According to the company's president, Qi Li, a former Bell Labs scientist with more than 20 years in the speech industry, LcT's software solves three major concerns with using voice biometrics: (1) voice can be recorded by an imposter; (2) the legitimate user could be rejected due to a change in his voice; and (3) background noise.
LcT has invented anti-recording technology that prevents an imposter from gaining unauthorized access with a recorded passphrase. The user utters a voice passphrase just once to enroll, and the passphrase can be changed at any time. When a user's voice has changed, due to strained vocal cords for example, the user simply re-enrolls the passphrase.
LcT has patented several technologies related to auditory-based models, dual-microphone array, and noise cancellation and reduction, to counteract background noise. "The technology has been improved so much, and it's so robust now, that it's almost immune to background noise," Li says.
The software is also language-independent, which means the user can utter a passphrase in any language.

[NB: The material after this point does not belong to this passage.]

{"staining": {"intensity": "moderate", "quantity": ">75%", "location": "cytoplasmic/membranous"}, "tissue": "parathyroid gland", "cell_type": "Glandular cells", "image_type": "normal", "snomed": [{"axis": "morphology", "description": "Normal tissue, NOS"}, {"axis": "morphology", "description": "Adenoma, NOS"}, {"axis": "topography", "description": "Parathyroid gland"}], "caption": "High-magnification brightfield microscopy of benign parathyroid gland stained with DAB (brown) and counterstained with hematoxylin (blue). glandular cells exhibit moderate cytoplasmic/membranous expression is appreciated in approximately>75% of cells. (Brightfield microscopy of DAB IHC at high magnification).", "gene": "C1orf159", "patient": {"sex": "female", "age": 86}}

Li calls this "the best solution I have been involved with in terms of accuracy, noise robustness, security, and user friendliness."
Compared to other forms of biometrics, voice has a lot of advantages, Li says. "It's a lot easier to prevent your voice from getting in the hands of other people," he says.

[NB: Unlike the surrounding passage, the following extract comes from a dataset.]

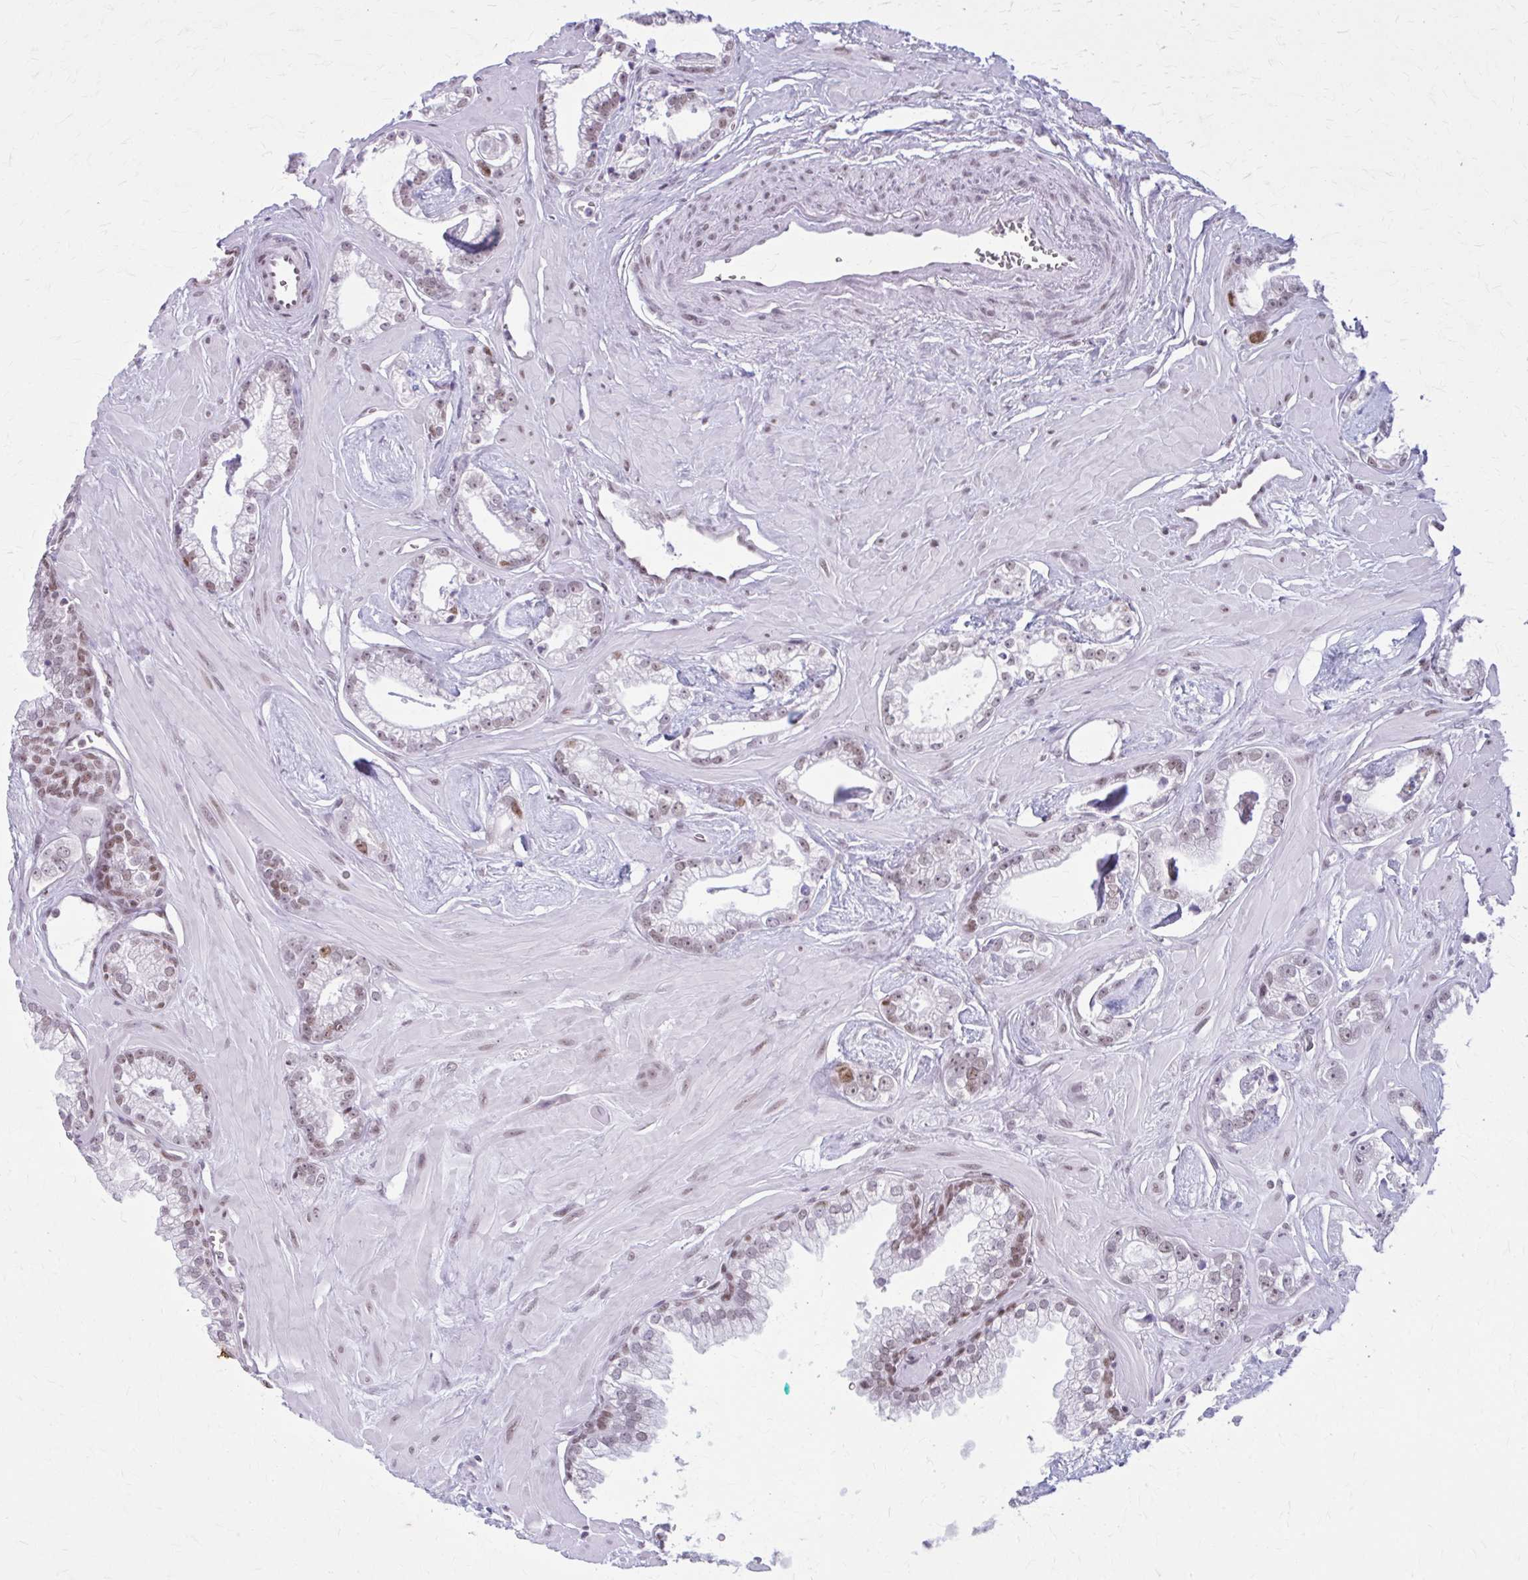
{"staining": {"intensity": "moderate", "quantity": "25%-75%", "location": "nuclear"}, "tissue": "prostate cancer", "cell_type": "Tumor cells", "image_type": "cancer", "snomed": [{"axis": "morphology", "description": "Adenocarcinoma, Low grade"}, {"axis": "topography", "description": "Prostate"}], "caption": "Prostate adenocarcinoma (low-grade) stained with a protein marker reveals moderate staining in tumor cells.", "gene": "PABIR1", "patient": {"sex": "male", "age": 60}}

In a database evaluation with 100 subjects, the software achieved almost 100 percent accuracy with a false rejection rate of 0.0 percent and false acceptance rate of 0.00091 percent.
The software is ready for licensing to mobile device manufacturers, financial institutions, solution providers, and mobile chip manufacturers. The software can be packaged as an app or cloud engine.
Craig Adams, technical editor at LcT, sees tremendous opportunity for the company in the voice biometrics space. "There's a lot of potential in this space, a lot of movement right now," he says. "In examining this market, it's very big right now."
Li agrees. "Speech is getting very popular these days," he says.
Adams sees the biggest market potential in the financial services and e-commerce verticals and as a way to lock and unlock smartphones.
The Florham Park, N.J., company was founded in 2002 and has been involved in audio and speech technologies since then, but voice biometrics is a new area. According to Li, the company got involved in voice biometrtics in response to customer demand. The company was also heavily involved in government work, which gave rise to the voice biometrics product, he adds.